Hughie O’Donoghue RA, 'Tomb of the Diver', 2002. © Hughie O’Donoghue/Photo Anthony Hobbs. We talk about truth and memory. Hughie’s father is perhaps his son’s great subject. His regiment was brought back from Egypt, where they had been training, to Italy, and the fourth battle of Monte Cassino, a monastery on a mountain defended by German elite paratroops. At the bottom of the mountain was the first line of defence, the Rapido river. The Germans had dredged it deep and the flow was very fast.
‘My dad’s regiment knew the Americans had taken an absolute hammering in January in the first Battle of Cassino. They knew what they were going into, dreading it. His job was to lead his 40 men across the Rapido. I think it was his moment of truth. He lost both his corporals in the assault. It obviously affected him. He became a very troubled man.’
On a foundation of photographs, letters and paperwork that his father left on his death in 1994, which Hughie used to sort through in the evenings when he had finished his day’s painting, the son has built a testament to him, to his actuality, but also his place – places – in myths, both ancient and modern. The Greek diver of Cumae is not jumping into a pond, as the design apparently indicates, says O’Donoghue. ‘The water symbolises the Atlantic, which for the Greeks was the end of the world. The tree on the other bank is a projection, a representation of the afterlife.’
So the swimmers playing on the same beaches are at once faded photographs from the Second World War, and at the same time mythic figures on a journey between life and afterlife. They are also in O’Donoghue’s canvases, such as Tomb of the Diver, from 2002, where they are the beginning of another mythic cycle. They are object-windows with their own existences.

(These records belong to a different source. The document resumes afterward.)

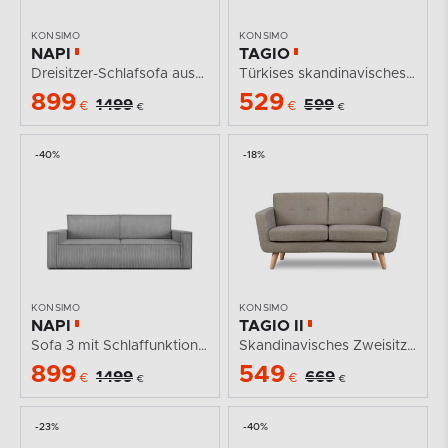
KONSIMO
KONSIMO
NAPI
TAGIO
Dreisitzer-Schlafsofa ausklappbar mit Bettkasten in...
Türkises skandinavisches 2-Sitzer-Sofa
899
529
1499
599
€
€
€
€
-40%
-18%
KONSIMO
KONSIMO
NAPI
TAGIO II
Sofa 3 mit Schlaffunktion Kordstoff hellgrau
Skandinavisches Zweisitzer-Sofa aus Gewebestoff in...
899
549
1499
669
€
€
€
€
-23%
-40%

‘If you paint for ten hours, you’re lucky if that flow – when time stands still – happens for ten minutes. These paintings take a lot of work – longer and longer, they are built up. I’m interested in the alchemy of paint. I don’t have technique because I believe that technique is the enemy of good painting.’
For artists who work with memory (my own career as a writer is built on it) there is always a touchstone, a breakthrough. If you are lucky and good at your research there may be more than one. ‘What’s going through the minds of these figures on a beach at Naples, who have gone through a near-death experience and come out the other side?’ Hughie asks.
‘Looking backwards is still engaging with the present. The works in my ‘Artists’ Laboratory’ show engage with the idea of remembrance as opposed to memory. Remembrance is a creative act and you have to work at it.’
We both distrust memory. As the Irish writer Flann O’Brien says, a thing happens one way, we remember it another way, and tell it another way again. Remembrance, as Hughie sees it, is not a passive, reactive, mulling business – that is the stuff of memory. Remembrance is an active, positive, creative process, like an archeological dig, followed by construction and reconstruction, and (in the case of his paintings) by the creation and display of the consequences of remembrance.
When we have finished talking, Hughie lets me explore the studio, where works destined for his show at the Royal Academy and others for his summer show at London’s Marlborough Gallery, are displayed, as well as piles of newspapers and books that somehow fed into them.
I do not know the form in the art world, but in the fields of literature and journalism, when we have an interest we declare it. Reader, I bought one. My first purchase of a painting. If I could have afforded them, I would have bought five. Not for the thrill of possession, though it is strong, but for the association – for the taking of a small part in this extraordinarily clear, individual and moving myth-cycle, in which O’Donoghue is a pioneer, curator and sublime creator. No one who sees the paintings will think I exaggerate.